Relativement abondante, cette production conservée, estampillée ou attribuée à Sageot, laisse présumer de l'ampleur de son atelier et du rôle important joué par cet ébéniste sur le marché du mobilier parisien pendant les dernières années du règne de Louis XIV. Bien qu'on ne dispose d'un inventaire de l'atelier du faubourg Saint-Antoine, cette supposition se voit confirmée par les deux ventes de son fonds de commerce conclues par Sageot en 1720, lorsqu'il céda pour 12 000 livres de bois d'ébénisterie au marchand Claude-François Mainguet et pour 16 000 livres de meubles au marchand joaillier Léonard Prieur (7). Parmi ces derniers figuraient entre autres, quatre commodes de trois pieds huit pouces [119,10 cm] de long aussi de marqueterie de cuivre et d'écaille et pareillement garnies de bronzes valant mil livres, deux autres corps de commodes aussi de marqueterie de trois pieds huit pouces garnis de bronze pour le prix et somme de quatre cent livres, etc.

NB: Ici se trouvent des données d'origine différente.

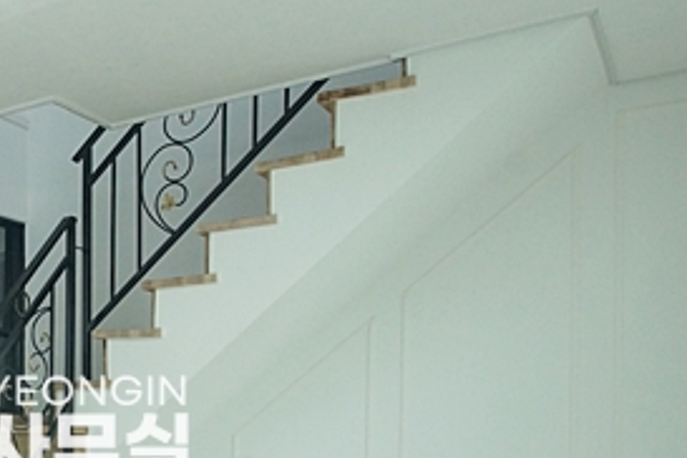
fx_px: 840
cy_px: 408
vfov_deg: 29.3
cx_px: -123
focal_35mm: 44
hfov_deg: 35.6
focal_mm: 10
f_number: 9
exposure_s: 1/60
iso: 800
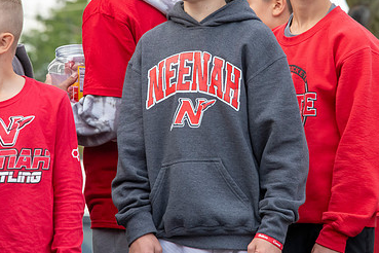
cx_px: 211
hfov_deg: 4.4
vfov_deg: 2.9
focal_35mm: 472
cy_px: 56
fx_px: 4969
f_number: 11
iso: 3200
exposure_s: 1/200
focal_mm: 300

(1) Vente à Paris, Hôtel George V, Me Tajan, 20 décembre 1994, n°35.
(2) La même composition générale se retrouve également sur une autre commode, non estampillée mais exécutée certainement par Sageot, vendue par Sotheby's, Monaco, le 22 juin 1986 et illustrée dans Pierre Grand, " Le mobilier Boulle et les ateliers de l'époque ", L'Estampille-l'Objet d'Art, 266, février 1993, p.58, fig.14-15.
(3) Stockholm, Kungl. Husgeradskammaren, inv. H.G.K. 215, également reproduit dans Pierre Grand, ibid., p.50, fig.2-3.
(4) L'Estampille-l'Objet d'Art, 266, février 1993, p.58, fig.48-70.
(5) Sur plusieurs commodes, anc. coll. du baron Meyer Amschel de Rothschild au Mentmore Towers, puis Earl of Rosebery, Sotheby's, 18-20 mai 1977, n°135 ; Christie's, Londres, 7 décembre 1978, n°82 ; Christie's, Londres, 3 mars 1994, n°162 ; Christie's, Londres, 7 décembre 1995, n°37, portant l'estampille de Severin, qui était le gendre de Toussaint Devoy ; Christie's, Londres, 2 décembre 1998, n°80 ; Paris, Espace Tajan, 28 mars 2000, n°138 ; Sotheby's, Londres, 12 décembre 2001, n°30 , etc.
(6) Comme par exemple sur une commode avec une composition identique avec le plateau du bureau des coll. royales de Suède, mais avec un motif central différent, Sotheby's, New York, 27 octobre 1990, n°54 ; Christie's, New York, 21 octobre 1997, n°25 ; Paris, Espace Tajan, 15 décembre 1998, n°67, celle-ci avec le même personnage jouant de la guitare que sur le bureau de Sotckholm ; Christie's, Londres, 19 novembre 2010, n°525, etc.
(7) Arc. nat., Min. cent., XIX, 636, vente à Prieur du 26 juillet 1720 et ibid., XIX, 637, vente à Mainguet, du 26 août 1720.